■ **EXERCISE GOAL**:
The records below must be duplicated exactly, character for character.
§ §
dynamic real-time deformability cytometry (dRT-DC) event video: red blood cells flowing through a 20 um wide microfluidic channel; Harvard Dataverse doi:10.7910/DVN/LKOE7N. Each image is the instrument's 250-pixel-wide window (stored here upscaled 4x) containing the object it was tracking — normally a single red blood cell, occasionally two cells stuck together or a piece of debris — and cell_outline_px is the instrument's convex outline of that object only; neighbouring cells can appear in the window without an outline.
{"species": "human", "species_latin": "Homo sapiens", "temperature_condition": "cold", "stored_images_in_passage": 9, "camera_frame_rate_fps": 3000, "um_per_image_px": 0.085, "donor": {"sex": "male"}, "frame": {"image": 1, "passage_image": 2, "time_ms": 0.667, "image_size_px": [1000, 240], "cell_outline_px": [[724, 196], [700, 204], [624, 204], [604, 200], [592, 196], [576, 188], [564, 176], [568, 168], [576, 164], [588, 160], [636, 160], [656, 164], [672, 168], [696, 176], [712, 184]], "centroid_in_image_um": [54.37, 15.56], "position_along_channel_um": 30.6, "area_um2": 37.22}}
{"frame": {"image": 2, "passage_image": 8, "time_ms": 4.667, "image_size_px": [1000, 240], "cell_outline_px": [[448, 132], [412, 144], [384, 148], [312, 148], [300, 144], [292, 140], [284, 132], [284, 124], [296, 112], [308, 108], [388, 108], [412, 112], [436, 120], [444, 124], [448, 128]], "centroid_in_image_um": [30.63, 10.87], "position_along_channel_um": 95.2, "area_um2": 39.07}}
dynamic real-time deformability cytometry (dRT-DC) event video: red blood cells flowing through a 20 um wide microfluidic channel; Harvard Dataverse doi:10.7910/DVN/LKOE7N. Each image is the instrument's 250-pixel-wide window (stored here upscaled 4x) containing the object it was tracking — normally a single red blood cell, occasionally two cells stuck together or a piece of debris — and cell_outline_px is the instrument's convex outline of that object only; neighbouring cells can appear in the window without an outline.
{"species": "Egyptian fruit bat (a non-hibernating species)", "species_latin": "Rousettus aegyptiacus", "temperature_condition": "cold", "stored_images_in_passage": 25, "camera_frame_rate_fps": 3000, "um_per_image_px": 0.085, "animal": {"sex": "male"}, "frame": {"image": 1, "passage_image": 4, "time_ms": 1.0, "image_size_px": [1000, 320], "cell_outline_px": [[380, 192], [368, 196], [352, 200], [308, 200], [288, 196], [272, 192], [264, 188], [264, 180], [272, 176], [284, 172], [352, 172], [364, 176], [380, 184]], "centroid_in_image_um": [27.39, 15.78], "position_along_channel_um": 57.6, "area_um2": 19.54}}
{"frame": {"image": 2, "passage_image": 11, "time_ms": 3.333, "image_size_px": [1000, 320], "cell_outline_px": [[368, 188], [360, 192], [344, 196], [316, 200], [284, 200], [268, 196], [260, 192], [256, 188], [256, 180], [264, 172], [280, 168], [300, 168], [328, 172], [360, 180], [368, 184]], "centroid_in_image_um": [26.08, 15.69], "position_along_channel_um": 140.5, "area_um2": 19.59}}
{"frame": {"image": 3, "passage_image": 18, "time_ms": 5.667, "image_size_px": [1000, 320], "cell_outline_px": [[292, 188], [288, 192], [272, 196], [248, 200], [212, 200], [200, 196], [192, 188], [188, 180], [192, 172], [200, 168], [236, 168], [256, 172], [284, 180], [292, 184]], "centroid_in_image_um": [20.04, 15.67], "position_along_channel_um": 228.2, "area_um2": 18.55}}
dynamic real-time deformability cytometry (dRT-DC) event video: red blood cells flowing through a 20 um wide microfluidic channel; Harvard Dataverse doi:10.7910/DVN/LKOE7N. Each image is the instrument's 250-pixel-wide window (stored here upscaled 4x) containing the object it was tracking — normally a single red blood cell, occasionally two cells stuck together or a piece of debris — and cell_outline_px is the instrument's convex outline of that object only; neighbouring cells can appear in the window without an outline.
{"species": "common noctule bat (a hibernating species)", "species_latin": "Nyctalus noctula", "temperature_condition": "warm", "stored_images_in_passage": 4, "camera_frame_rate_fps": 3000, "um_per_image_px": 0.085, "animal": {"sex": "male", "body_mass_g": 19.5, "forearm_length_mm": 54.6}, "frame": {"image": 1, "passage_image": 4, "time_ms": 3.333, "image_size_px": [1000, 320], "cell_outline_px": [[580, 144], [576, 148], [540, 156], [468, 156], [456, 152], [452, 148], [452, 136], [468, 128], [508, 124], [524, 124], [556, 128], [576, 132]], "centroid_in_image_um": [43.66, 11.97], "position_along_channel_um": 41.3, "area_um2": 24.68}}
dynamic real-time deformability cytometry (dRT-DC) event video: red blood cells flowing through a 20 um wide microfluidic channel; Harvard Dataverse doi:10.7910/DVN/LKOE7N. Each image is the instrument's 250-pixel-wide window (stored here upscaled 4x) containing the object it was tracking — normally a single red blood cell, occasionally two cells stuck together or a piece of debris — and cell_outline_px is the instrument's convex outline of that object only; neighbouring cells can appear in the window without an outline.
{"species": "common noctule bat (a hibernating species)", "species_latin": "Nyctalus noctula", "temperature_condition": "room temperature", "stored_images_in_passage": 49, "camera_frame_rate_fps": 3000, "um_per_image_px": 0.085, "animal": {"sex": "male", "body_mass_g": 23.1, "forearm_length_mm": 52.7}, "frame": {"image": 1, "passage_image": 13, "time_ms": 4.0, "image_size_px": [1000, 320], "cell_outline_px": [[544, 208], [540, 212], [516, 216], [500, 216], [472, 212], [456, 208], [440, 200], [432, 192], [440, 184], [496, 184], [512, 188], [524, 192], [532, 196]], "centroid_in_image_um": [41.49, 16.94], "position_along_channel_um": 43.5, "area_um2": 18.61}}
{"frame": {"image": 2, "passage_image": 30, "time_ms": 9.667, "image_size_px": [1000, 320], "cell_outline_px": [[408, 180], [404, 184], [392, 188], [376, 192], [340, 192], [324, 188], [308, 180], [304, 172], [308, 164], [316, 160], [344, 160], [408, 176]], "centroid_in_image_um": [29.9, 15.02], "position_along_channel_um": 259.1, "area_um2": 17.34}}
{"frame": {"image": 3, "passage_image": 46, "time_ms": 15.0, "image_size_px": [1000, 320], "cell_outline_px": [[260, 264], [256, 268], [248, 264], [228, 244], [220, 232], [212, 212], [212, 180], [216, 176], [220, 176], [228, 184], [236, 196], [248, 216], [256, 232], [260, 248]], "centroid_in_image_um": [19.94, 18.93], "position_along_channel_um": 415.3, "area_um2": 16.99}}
§ §
■ **FINISHED EXERCISE**:
dynamic real-time deformability cytometry (dRT-DC) event video: red blood cells flowing through a 20 um wide microfluidic channel; Harvard Dataverse doi:10.7910/DVN/LKOE7N. Each image is the instrument's 250-pixel-wide window (stored here upscaled 4x) containing the object it was tracking — normally a single red blood cell, occasionally two cells stuck together or a piece of debris — and cell_outline_px is the instrument's convex outline of that object only; neighbouring cells can appear in the window without an outline.
{"species": "human", "species_latin": "Homo sapiens", "temperature_condition": "cold", "stored_images_in_passage": 9, "camera_frame_rate_fps": 3000, "um_per_image_px": 0.085, "donor": {"sex": "male"}, "frame": {"image": 1, "passage_image": 2, "time_ms": 0.667, "image_size_px": [1000, 240], "cell_outline_px": [[724, 196], [700, 204], [624, 204], [604, 200], [592, 196], [576, 188], [564, 176], [568, 168], [576, 164], [588, 160], [636, 160], [656, 164], [672, 168], [696, 176], [712, 184]], "centroid_in_image_um": [54.37, 15.56], "position_along_channel_um": 30.6, "area_um2": 37.22}}
{"frame": {"image": 2, "passage_image": 8, "time_ms": 4.667, "image_size_px": [1000, 240], "cell_outline_px": [[448, 132], [412, 144], [384, 148], [312, 148], [300, 144], [292, 140], [284, 132], [284, 124], [296, 112], [308, 108], [388, 108], [412, 112], [436, 120], [444, 124], [448, 128]], "centroid_in_image_um": [30.63, 10.87], "position_along_channel_um": 95.2, "area_um2": 39.07}}
dynamic real-time deformability cytometry (dRT-DC) event video: red blood cells flowing through a 20 um wide microfluidic channel; Harvard Dataverse doi:10.7910/DVN/LKOE7N. Each image is the instrument's 250-pixel-wide window (stored here upscaled 4x) containing the object it was tracking — normally a single red blood cell, occasionally two cells stuck together or a piece of debris — and cell_outline_px is the instrument's convex outline of that object only; neighbouring cells can appear in the window without an outline.
{"species": "Egyptian fruit bat (a non-hibernating species)", "species_latin": "Rousettus aegyptiacus", "temperature_condition": "cold", "stored_images_in_passage": 25, "camera_frame_rate_fps": 3000, "um_per_image_px": 0.085, "animal": {"sex": "male"}, "frame": {"image": 1, "passage_image": 4, "time_ms": 1.0, "image_size_px": [1000, 320], "cell_outline_px": [[380, 192], [368, 196], [352, 200], [308, 200], [288, 196], [272, 192], [264, 188], [264, 180], [272, 176], [284, 172], [352, 172], [364, 176], [380, 184]], "centroid_in_image_um": [27.39, 15.78], "position_along_channel_um": 57.6, "area_um2": 19.54}}
{"frame": {"image": 2, "passage_image": 11, "time_ms": 3.333, "image_size_px": [1000, 320], "cell_outline_px": [[368, 188], [360, 192], [344, 196], [316, 200], [284, 200], [268, 196], [260, 192], [256, 188], [256, 180], [264, 172], [280, 168], [300, 168], [328, 172], [360, 180], [368, 184]], "centroid_in_image_um": [26.08, 15.69], "position_along_channel_um": 140.5, "area_um2": 19.59}}
{"frame": {"image": 3, "passage_image": 18, "time_ms": 5.667, "image_size_px": [1000, 320], "cell_outline_px": [[292, 188], [288, 192], [272, 196], [248, 200], [212, 200], [200, 196], [192, 188], [188, 180], [192, 172], [200, 168], [236, 168], [256, 172], [284, 180], [292, 184]], "centroid_in_image_um": [20.04, 15.67], "position_along_channel_um": 228.2, "area_um2": 18.55}}
dynamic real-time deformability cytometry (dRT-DC) event video: red blood cells flowing through a 20 um wide microfluidic channel; Harvard Dataverse doi:10.7910/DVN/LKOE7N. Each image is the instrument's 250-pixel-wide window (stored here upscaled 4x) containing the object it was tracking — normally a single red blood cell, occasionally two cells stuck together or a piece of debris — and cell_outline_px is the instrument's convex outline of that object only; neighbouring cells can appear in the window without an outline.
{"species": "common noctule bat (a hibernating species)", "species_latin": "Nyctalus noctula", "temperature_condition": "warm", "stored_images_in_passage": 4, "camera_frame_rate_fps": 3000, "um_per_image_px": 0.085, "animal": {"sex": "male", "body_mass_g": 19.5, "forearm_length_mm": 54.6}, "frame": {"image": 1, "passage_image": 4, "time_ms": 3.333, "image_size_px": [1000, 320], "cell_outline_px": [[580, 144], [576, 148], [540, 156], [468, 156], [456, 152], [452, 148], [452, 136], [468, 128], [508, 124], [524, 124], [556, 128], [576, 132]], "centroid_in_image_um": [43.66, 11.97], "position_along_channel_um": 41.3, "area_um2": 24.68}}
dynamic real-time deformability cytometry (dRT-DC) event video: red blood cells flowing through a 20 um wide microfluidic channel; Harvard Dataverse doi:10.7910/DVN/LKOE7N. Each image is the instrument's 250-pixel-wide window (stored here upscaled 4x) containing the object it was tracking — normally a single red blood cell, occasionally two cells stuck together or a piece of debris — and cell_outline_px is the instrument's convex outline of that object only; neighbouring cells can appear in the window without an outline.
{"species": "common noctule bat (a hibernating species)", "species_latin": "Nyctalus noctula", "temperature_condition": "room temperature", "stored_images_in_passage": 49, "camera_frame_rate_fps": 3000, "um_per_image_px": 0.085, "animal": {"sex": "male", "body_mass_g": 23.1, "forearm_length_mm": 52.7}, "frame": {"image": 1, "passage_image": 13, "time_ms": 4.0, "image_size_px": [1000, 320], "cell_outline_px": [[544, 208], [540, 212], [516, 216], [500, 216], [472, 212], [456, 208], [440, 200], [432, 192], [440, 184], [496, 184], [512, 188], [524, 192], [532, 196]], "centroid_in_image_um": [41.49, 16.94], "position_along_channel_um": 43.5, "area_um2": 18.61}}
{"frame": {"image": 2, "passage_image": 30, "time_ms": 9.667, "image_size_px": [1000, 320], "cell_outline_px": [[408, 180], [404, 184], [392, 188], [376, 192], [340, 192], [324, 188], [308, 180], [304, 172], [308, 164], [316, 160], [344, 160], [408, 176]], "centroid_in_image_um": [29.9, 15.02], "position_along_channel_um": 259.1, "area_um2": 17.34}}
{"frame": {"image": 3, "passage_image": 46, "time_ms": 15.0, "image_size_px": [1000, 320], "cell_outline_px": [[260, 264], [256, 268], [248, 264], [228, 244], [220, 232], [212, 212], [212, 180], [216, 176], [220, 176], [228, 184], [236, 196], [248, 216], [256, 232], [260, 248]], "centroid_in_image_um": [19.94, 18.93], "position_along_channel_um": 415.3, "area_um2": 16.99}}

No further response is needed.